Alabama Political Reporter
- Type: daily news site
- Owner: Bill Britt
- Editor-in-chief: Bill Britt
- Associate editor: Susan Britt
- Language: English
- Country: United States
- Website: www.alreporter.com

= Alabama Political Reporter =

The Alabama Political Reporter is a daily newspaper based in Alabama.

== Notable reporters ==
Bill Britt is the Editor-in-chief. Columnist, commentator, and former Alabama State Representative Steve Flowers has described Britt as "the premier political investigative reporter" on Alabama politics.

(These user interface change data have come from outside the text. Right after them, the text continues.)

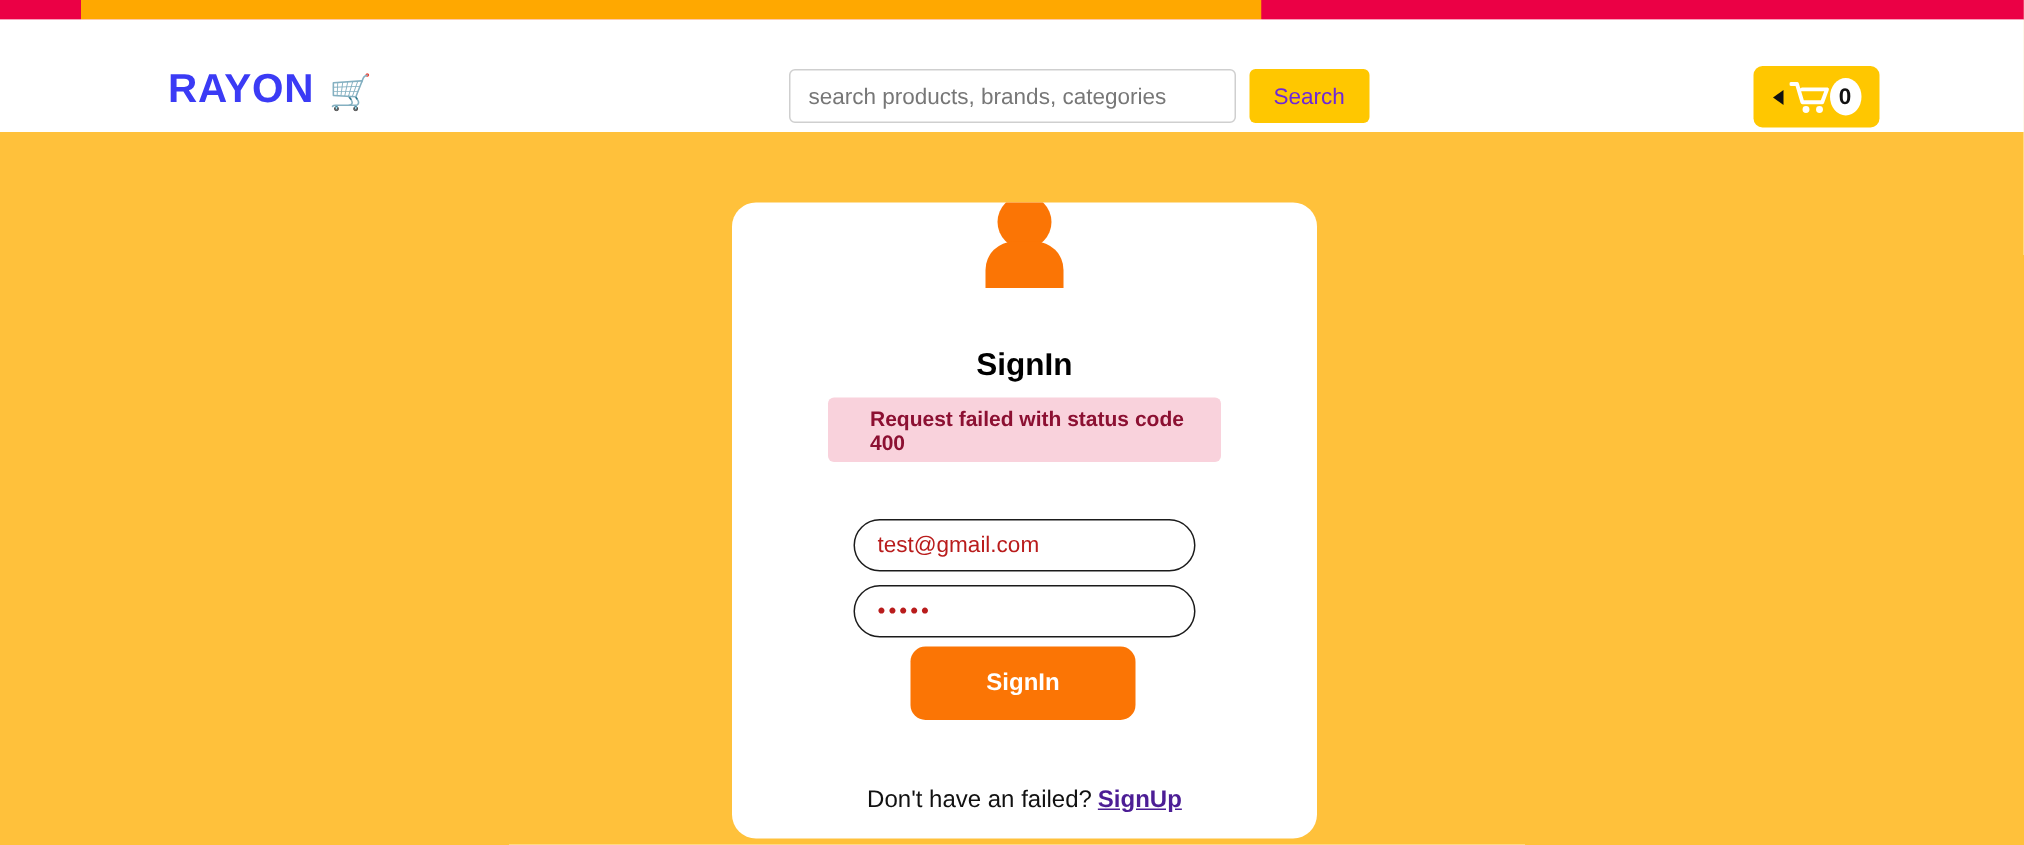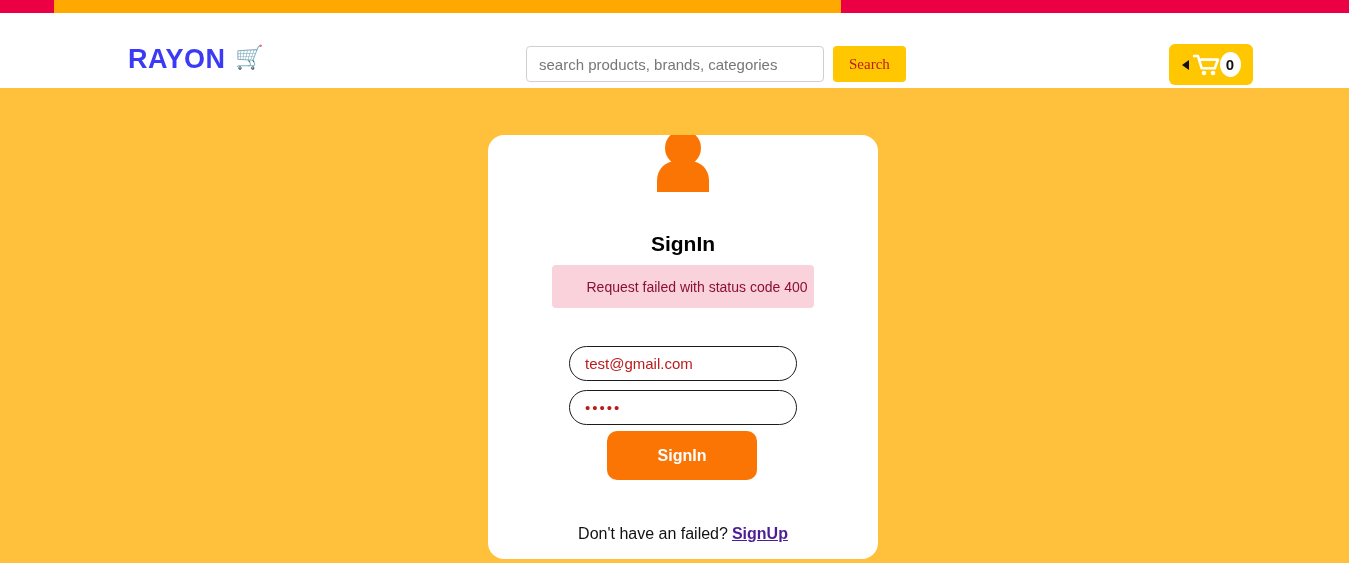"RAYON" .brand { align-items: flex-start -> flex-end; margin-left: 16px -> none }
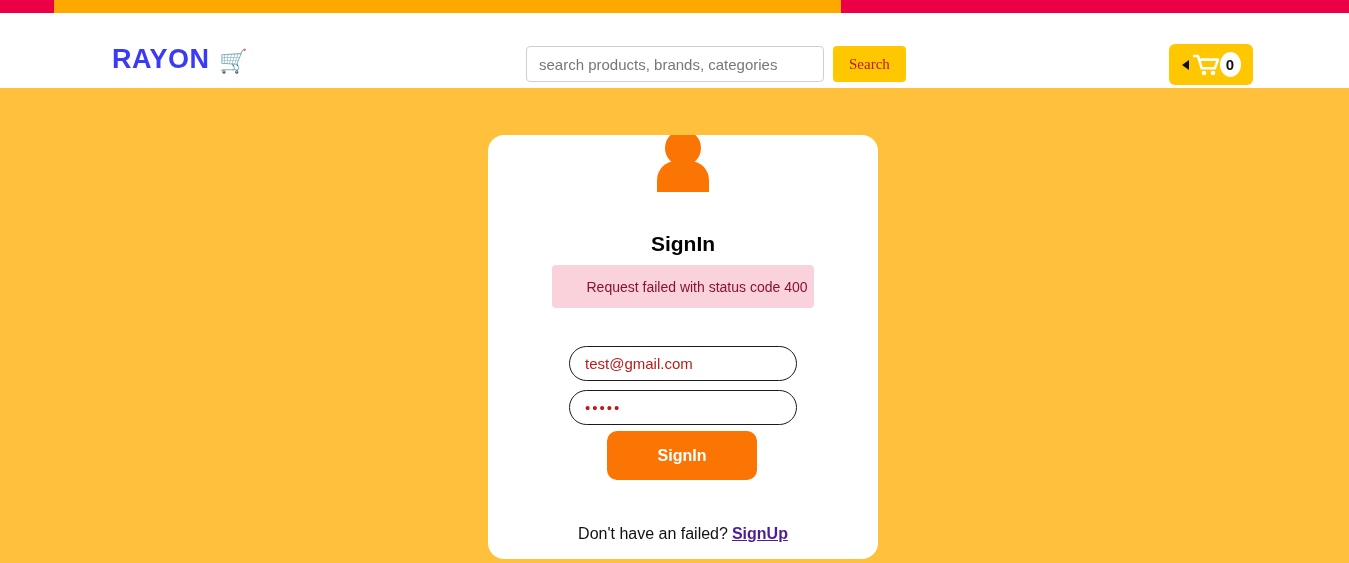"Search" .search-btn { color: #b91c1c -> #6d28d9; font-family: Liberation Serif, serif -> Liberation Sans, sans-serif }
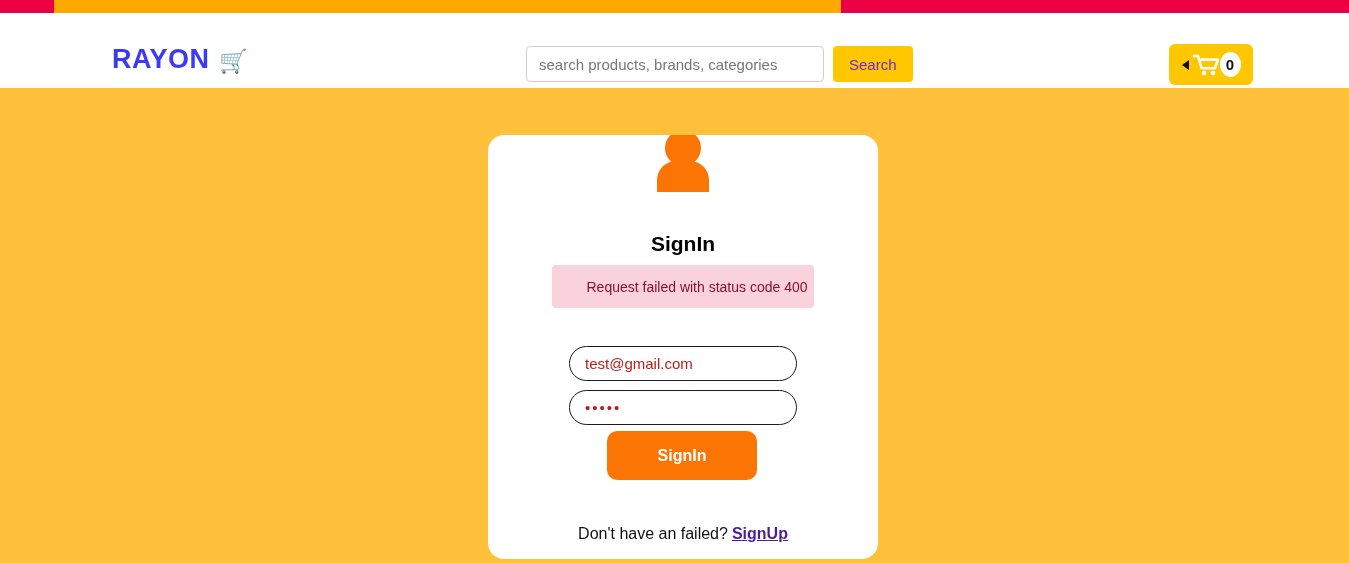"Request failed with status code" .alert { font-weight: normal -> bold }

Eddie Burkhalter, then a 2020 Poynter-Koch Media and Journalism Fellow at the Alabama Political Reporter, was a contributor to the New York Times's team coverage of the COVID-19 pandemic, which won the 2021 Pulitzer Prize for Public Service.

== Controversies ==

In 2022, the Alabama Political Reporter was one of six independent news outlets accused of downplaying negative reporting about Alabama Power and engaging in a smear campaign against Terry Dunn, a Republican Public Service Commission member and critic of Alabama Power, who subsequently lost a re-election bid.

In 2023, reporter Jacob Holmes began covering a controversy over books in the children's section of the Autauga-Prattville Library, which drew national attention and is currently the subject of a lawsuit.